Harga Tiket Pesawat Naik, Tingkat Hunian Hotel Turun
Oleh
ERIKA KURNIA
·3 menit baca
JAKARTA, KOMPAS — Tingkat hunian kamar hotel berbintang pada April 2019 turun 3,53 poin dibandingkan dengan periode yang sama pada 2018. Kondisi tersebut dinilai sebagai akibat faktor peningkatan harga tiket pesawat di dalam negeri.
Berdasarkan data Badan Pusat Statistik (BPS), April 2019, tingkat hunian kamar hotel rata-rata 53,9 persen. Tingkat keterisian hotel turun dibandingkan dengan tingkat hunian pada April 2018 yang rata-rata mencapai 57,43 persen. Jika dibandingkan dengan bulan sebelumnya, tingkat hunian hotel pada April 2019 naik 1,02 poin.

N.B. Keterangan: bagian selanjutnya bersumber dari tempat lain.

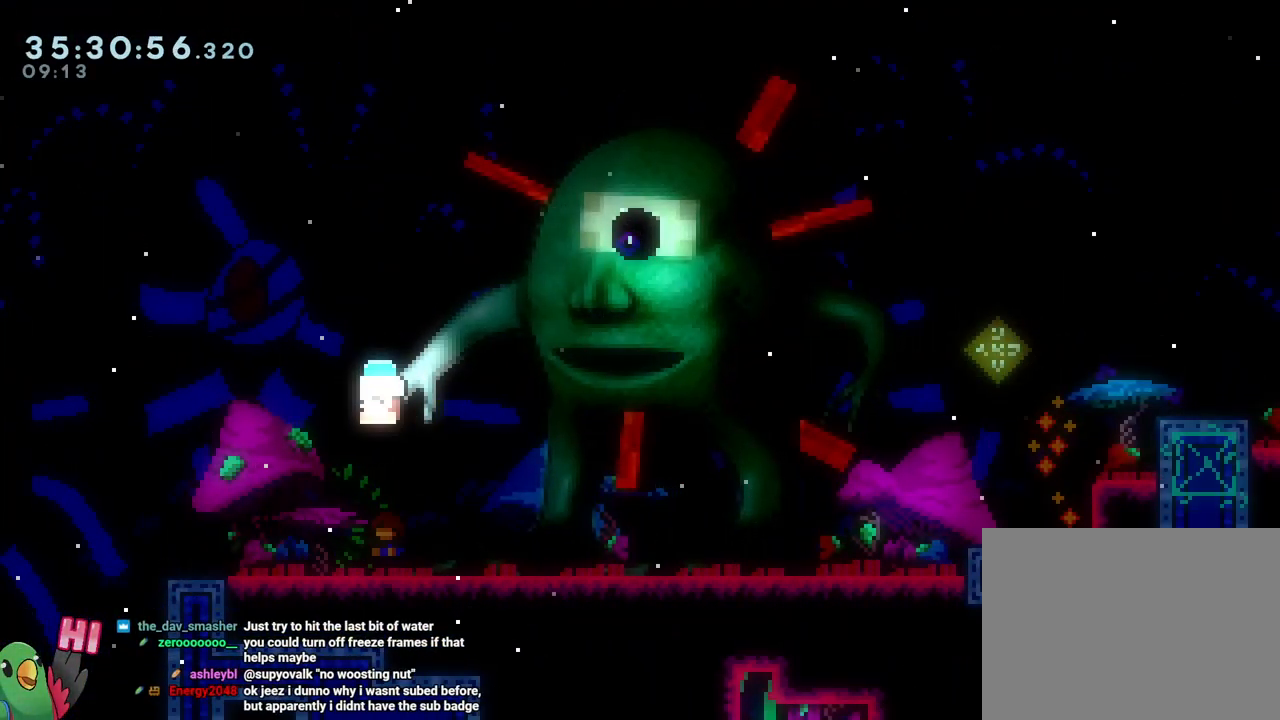
{"buttons": [], "left_stick": "center", "right_stick": "center", "events": [[233, "left_stick", "down-right"], [484, "left_stick", "center"]]}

Direktur Statistik Harga BPS Nurul Hasanuddin, Senin (10/6/2019) di Jakarta, menilai, kenaikan harga tiket pesawat berdampak pada berkurangnya tingkat hunian hotel. Kenaikan harga tiket angkutan udara menyumbang inflasi 0,30 persen terhadap laju inflasi tahunan Mei 2019.
”Tiket pesawat bisa jadi faktor yang memengaruhi tingkat hunian karena sering kali tiket pesawat dijual sepaket dengan biaya akomodasi perjalanan pariwisata,” ujarnya.
Penilaian tersebut juga disampaikan Ketua Umum Perhimpunan Hotel dan Restoran Indonesia Hariyadi B Sukamdani. Tingginya harga tiket pesawat membuat kunjungan wisata atau perjalanan dinas dari dalam negeri menurunkan tingkat hunian atau okupansi hotel.
”Faktor mahalnya tiket pesawat di dalam negeri sangat besar pada penurunan okupansi hotel,” katanya kepada Kompas. Ia menyebutkan, penurunan okupansi itu lebih banyak disumbang wisatawan atau pengunjung domestik.
Data BPS menyebutkan, penurunan tingkat hunian tahunan per April 2019 paling tinggi terjadi di Provinsi Sulawesi Tenggara, Nusa Tenggara Barat, Aceh, dan Jawa Tengah.
Kunjungan turis asing
Pada hari ini, BPS juga melaporkan, sepanjang April 2019, jumlah turis asing atau wisatawan mancanegara (wisman) yang masuk ke Indonesia mencapai 1,3 juta kunjungan. Jumlah tersebut membuat total kunjungan wisman mencapai 5,12 juta sejak Januari 2019.
Jumlah tersebut naik 3,22 persen dibandingkan dengan total kunjungan pada periode yang sama tahun lalu yang mencapai 4,96 juta kunjungan. Peningkatan jumlah kunjungan di April 2019 paling banyak disumbang wisman asal Malaysia dengan total 256.303 orang, naik 19,7 persen dibandingkan April 2018.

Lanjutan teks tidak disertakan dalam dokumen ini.